# ISO 14001 Lead Auditor Training



## Guest (Feb 19, 2007)

I have some knowledge of Environmental Management Systems (EMS) but not specific to ISO 14001 - just general concepts applied mostly to Best Management Practices (BMPs). Has anyone taken training courses or become lead auditor certified??

Any comments or suggestions ??

I might have an oppurtunity to pick up certification - I am just wondering how hard I should really 'push' for this.

Thanks.

JR


----------



## Dleg (Feb 19, 2007)

I didn't know anything about ISO 14001 until running across it in the "101 Solved Problems in Environmental Engineering". But I had heard of it. I would think it would be worth your while to get certification if you can - it sounds like a popular program in industry, and is probably helpful for regulatory work as well, such as facility inspections or P2 projects. We've had a lot of EPA funded Ps projects out here recently, especially for our garment industry, which is a little too ate as they're all headed for greener ($$$ green) pastures now, leaving us to clean up their pre-P2 mess.


----------



## Road Guy (Feb 20, 2007)

well any extra certification cant ever hurt you.

I dont know about 14001, but my company is ISO 9001 certified and IMO its the biggest wast of time I have ever had to deal with in my entire life.

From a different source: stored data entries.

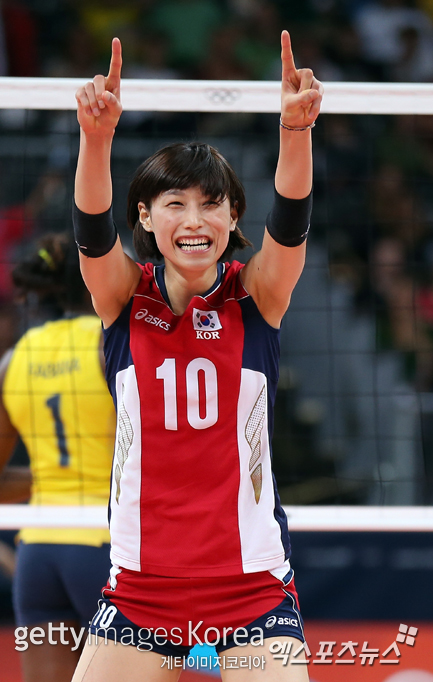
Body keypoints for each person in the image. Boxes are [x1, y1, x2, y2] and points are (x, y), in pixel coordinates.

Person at [71, 31, 322, 682]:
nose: (194, 218)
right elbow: (92, 237)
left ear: (234, 216)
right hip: (139, 593)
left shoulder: (256, 295)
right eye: (174, 203)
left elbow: (290, 227)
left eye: (212, 203)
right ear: (147, 219)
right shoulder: (125, 299)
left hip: (250, 593)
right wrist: (95, 140)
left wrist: (295, 134)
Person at [0, 233, 116, 682]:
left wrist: (48, 478)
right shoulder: (113, 344)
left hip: (39, 554)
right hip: (106, 549)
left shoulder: (13, 359)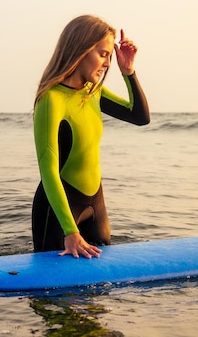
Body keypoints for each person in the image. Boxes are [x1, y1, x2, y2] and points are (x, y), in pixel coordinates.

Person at [32, 15, 151, 259]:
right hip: (59, 210)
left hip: (95, 203)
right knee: (52, 294)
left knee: (99, 292)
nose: (107, 63)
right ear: (80, 49)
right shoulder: (51, 100)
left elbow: (139, 117)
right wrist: (70, 231)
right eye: (103, 54)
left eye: (109, 55)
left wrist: (128, 71)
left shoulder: (92, 92)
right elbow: (49, 172)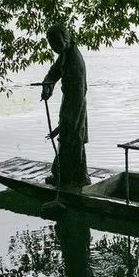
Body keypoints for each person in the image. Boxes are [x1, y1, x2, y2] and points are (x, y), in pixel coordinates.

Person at [41, 25, 90, 187]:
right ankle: (79, 177)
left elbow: (77, 96)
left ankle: (66, 179)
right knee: (72, 140)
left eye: (56, 43)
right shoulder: (65, 54)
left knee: (72, 140)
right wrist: (48, 85)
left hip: (75, 107)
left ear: (66, 38)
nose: (54, 47)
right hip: (69, 103)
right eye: (51, 44)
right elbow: (54, 71)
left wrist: (61, 126)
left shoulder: (74, 62)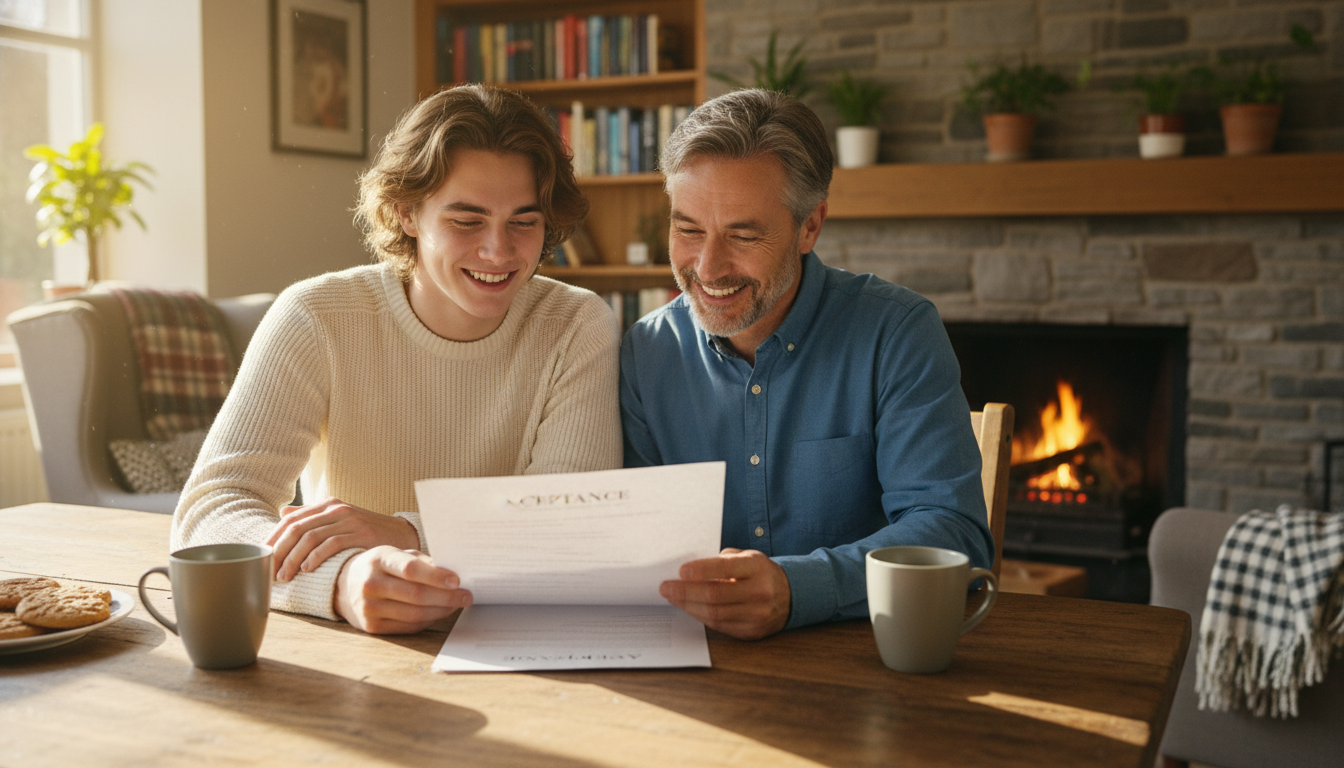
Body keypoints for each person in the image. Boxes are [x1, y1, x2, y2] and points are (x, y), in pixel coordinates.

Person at [173, 85, 622, 635]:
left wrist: (406, 534)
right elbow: (212, 509)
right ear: (406, 212)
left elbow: (574, 523)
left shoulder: (576, 323)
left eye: (524, 221)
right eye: (467, 220)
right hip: (353, 645)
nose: (499, 251)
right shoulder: (317, 316)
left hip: (521, 638)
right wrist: (340, 581)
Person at [621, 89, 993, 640]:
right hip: (697, 670)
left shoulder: (896, 332)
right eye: (688, 229)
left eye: (743, 234)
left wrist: (800, 587)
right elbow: (631, 543)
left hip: (867, 667)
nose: (708, 266)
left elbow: (952, 533)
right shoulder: (645, 352)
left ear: (810, 227)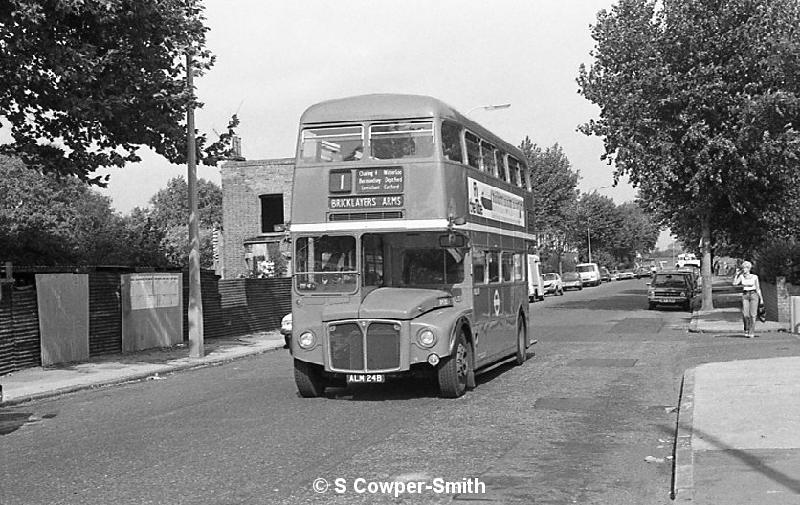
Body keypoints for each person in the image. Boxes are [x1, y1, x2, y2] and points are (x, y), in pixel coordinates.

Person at [732, 260, 762, 338]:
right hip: (745, 295)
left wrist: (761, 298)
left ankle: (751, 332)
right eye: (743, 268)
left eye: (745, 268)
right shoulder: (741, 277)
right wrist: (736, 275)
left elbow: (758, 288)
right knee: (745, 314)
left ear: (749, 269)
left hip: (754, 294)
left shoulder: (755, 277)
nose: (744, 269)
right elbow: (734, 283)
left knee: (753, 314)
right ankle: (746, 329)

&amp; lets just say me and my ISO auditor have exchanged many an unpleasant word in the past.


----------



## FusionWhite (Feb 21, 2007)

As a coop I had to do some auditing of our records to get TS-16949 (or something) certification. Apparently its a HUGE deal for steel mills to get this certification and we were trying to become the first one to have it. Well we got beat out by another mill by a few weeks. Its A LOT of paper pushing.


----------